Graves, Howard, 64; Roaring Springs native and career military officer; was former superintendent of West Point; chancellor of Texas A&M University system 1999 to 2003; in Fort Worth, Sept. 13, 2003.

Graves, John, 92; Fort Worth native, prolific writer’s most famous work, Goodbye to a River was an account of his trip down the Brazos in 1957; at his home near Glen Rose, July 31, 2013.

Graves, L. C., 76; Dallas police officer who wrested Jack Ruby’s revolver from him at Oswald shooting; in Kaufman, Feb. 11, 1995.

Gray, Dobie, 71; soul singer born to family of sharecroppers in Simonton, known for 1973 hit “Drift Away”; in Nashville, Dec. 6, 2011.

Green, Cecil Howard, 102; international philanthropist; one of the founders in 1941 of what became Texas Instruments, which helped make Dallas, Houston and Austin technology centers; in La Jolla, Calif., April 12, 2003.

Green, Howard L., 84; former Tarrant County judge and legislator; baseball enthusiast who helped bring Texas Rangers to Arlington; grandfather of actor Ethan Hawke; in Fort Worth, Oct. 13, 2005.

writer A.C. Greene  
A. C. Greene.

Greene, A. C., 78; Abilene native was noted historian, author and newspaper columnist; director emeritus of the University of North Texas’ Center for Texas Studies; in Salado, April 5, 2002.

Greenhill, Joe, 96; longest-serving member of the Texas Supreme Court 1957–82, chief justice from 1972; in Austin, Feb. 11, 2011.

Griffin, Oscar Jr., 78; the Pecos Independent and Enterprise editor who won a Pulitzer in 1963 for exposing the Billie Sol Estes scandal, later worked at the Houston Chronicle; in Lubbock, Nov. 23, 2011.

Grimes, Johnnie-Marie, 91; chief advisor to former Southern Methodist University president Willis Tate 1955 to 1975; in Dallas, Jan. 29, 1997.

Gronouski, John A., 76; former postmaster general and ambassador to Poland; retired in 1989 as professor at the Lyndon B. Johnson School of Public Affairs at the University of Texas in Austin; in Green Bay, Wis., Jan. 7, 1996.
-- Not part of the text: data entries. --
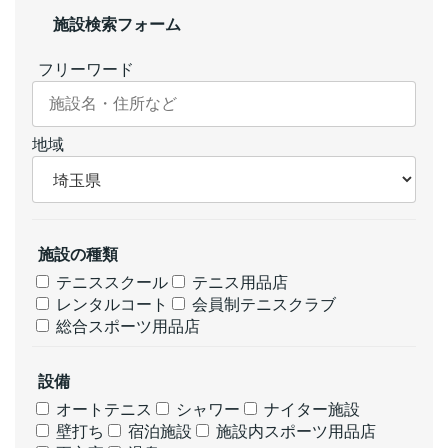
施設検索フォーム
フリーワード
地域
施設の種類
テニススクール
テニス用品店
レンタルコート
会員制テニスクラブ
総合スポーツ用品店
設備
オートテニス
シャワー
ナイター施設
壁打ち
宿泊施設
施設内スポーツ用品店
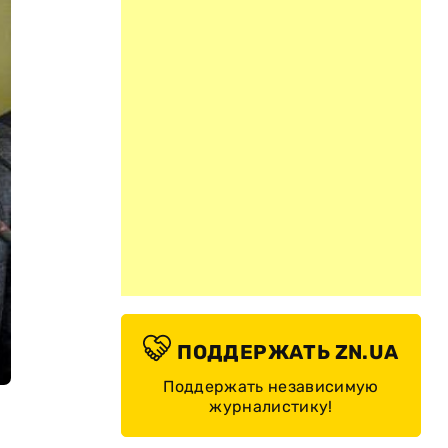
ПОДДЕРЖАТЬ ZN.UA
Поддержать независимую
журналистику!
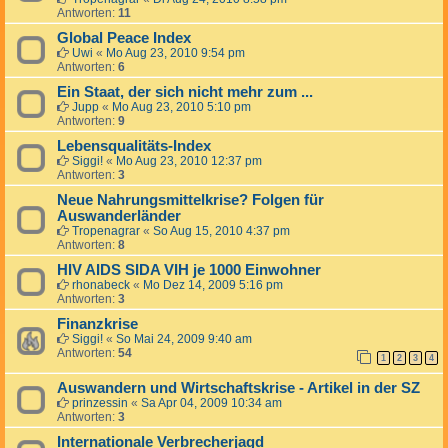
Antworten:
11
Global Peace Index
Uwi
«
Mo Aug 23, 2010 9:54 pm
Antworten:
6
Ein Staat, der sich nicht mehr zum ...
Jupp
«
Mo Aug 23, 2010 5:10 pm
Antworten:
9
Lebensqualitäts-Index
Siggi!
«
Mo Aug 23, 2010 12:37 pm
Antworten:
3
Neue Nahrungsmittelkrise? Folgen für
Auswanderländer
Tropenagrar
«
So Aug 15, 2010 4:37 pm
Antworten:
8
HIV AIDS SIDA VIH je 1000 Einwohner
rhonabeck
«
Mo Dez 14, 2009 5:16 pm
Antworten:
3
Finanzkrise
Siggi!
«
So Mai 24, 2009 9:40 am
Antworten:
54
1
2
3
4
Auswandern und Wirtschaftskrise - Artikel in der SZ
prinzessin
«
Sa Apr 04, 2009 10:34 am
Antworten:
3
Internationale Verbrecherjagd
Grossman, Burton, 81; born in Corpus Christi, donated millions of dollars to arts, education, medical research in Texas and his adopted Mexico; in London, England, Nov. 12, 1999.
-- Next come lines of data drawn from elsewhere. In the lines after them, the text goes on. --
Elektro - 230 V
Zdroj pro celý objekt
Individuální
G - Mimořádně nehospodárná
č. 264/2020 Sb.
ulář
Grulke, Brent, 52; creative director and driving force of Austin’s South by Southwest festival, turning it into a world attraction; in Austin from a heart attack after oral surgery, Aug. 13, 2012.
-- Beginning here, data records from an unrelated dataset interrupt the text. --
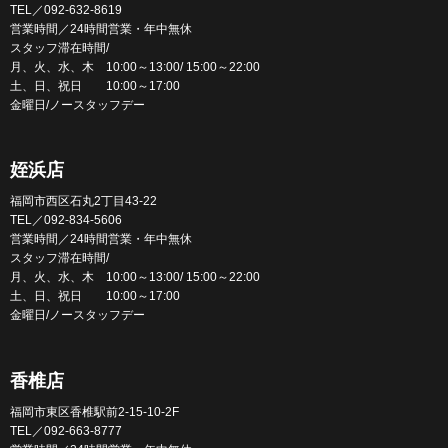
TEL／092-632-8619
営業時間／24時間営業・年中無休
スタッフ滞在時間/
月、火、水、木 10:00～13:00/ 15:00～22:00
土、日、祝日 10:00～17:00
金曜日/ノースタッフデー
姪浜店
福岡市西区石丸2丁目43-22
TEL／092-834-5606
営業時間／24時間営業・年中無休
スタッフ滞在時間/
月、火、水、木 10:00～13:00/ 15:00～22:00
土、日、祝日 10:00～17:00
金曜日/ノースタッフデー
香椎店
福岡市東区香椎駅前2-15-10-2F
TEL／092-663-8777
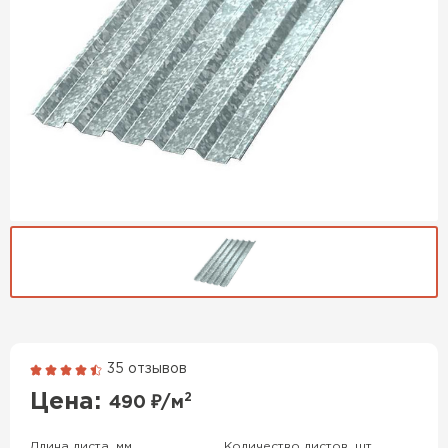
35 отзывов
Гибкая черепица
Цена:
2
490
₽/м
ПЕРЕЙТИ
Длина листа, мм
Количество листов, шт.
Guerra, Henry, 82; called “Voice of San Antonio”; broadcaster known for knowledge of city’s history; first Hispanic announcer to use his own name when he joined WOAI in 1939; bridged cultures with “Good night y muy buenas noches” sign-off; in San Antonio, July 1, 2001.

Guerra, Joe A. Jr., 79; San Antonio businessman and activist with Republican Party and the League of United Latin American Citizens; in San Antonio, Oct. 31, 1996.

Eberardo Guerrero  

Eberardo Guerrero.


Guerrero, Eberardo “Larry”, 75; owner of landmark Mexican restaurant, Larry’s, in Richmond for more than 40 years; was a construction foreman in the building of NASA in Houston; in Richmond, March 27, 2003.

Guerrero, Lena, 50; Mission native was legislator from 1984 to 1991, first woman and first Hispanic appointed to Texas Railroad Commission in 1991, later resigned after it was revealed she lied about having graduated from UT-Austin; of cancer in Austin, April 23, 2008.

Gump, Richard A., 85; founded in 1945 along with political adviser Robert Strauss Texas’ largest law firm, Akin, Gump, Strauss, Hauer & Feld LLP; in Dallas, June 21, 2003.

Gunby, David, 58; engineer who was a student Aug. 1, 1966, when shot by Charles Whitman from the University of Texas tower; spent the rest of his life in kidney dialysis, death ruled a homicide from the incident; in Fort Worth, Nov. 12, 2001.

Gunn, Warren, 84; Fredericksburg rancher who was one of the organizers of the first rodeo performers association in 1936, named to the Cowboy Hall of Fame in 2000; in San Antonio, May 29, 2002.